__What is needed__.
Your answer must hold only the lines below from the line containing "(237, 498) = (451, 491): red" through the line containing "(310, 290) = (511, 164): grey", each reproduced exactly.

====== Information shown ======

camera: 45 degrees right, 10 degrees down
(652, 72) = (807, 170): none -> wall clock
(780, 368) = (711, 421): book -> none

======
====== Information shown ======

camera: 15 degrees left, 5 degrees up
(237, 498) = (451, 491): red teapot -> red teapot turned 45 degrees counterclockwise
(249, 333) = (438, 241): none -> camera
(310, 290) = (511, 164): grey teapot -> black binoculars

======

__Task result__.
(237, 498) = (451, 491): red teapot -> red teapot turned 45 degrees counterclockwise
(249, 333) = (438, 241): none -> camera
(310, 290) = (511, 164): grey teapot -> black binoculars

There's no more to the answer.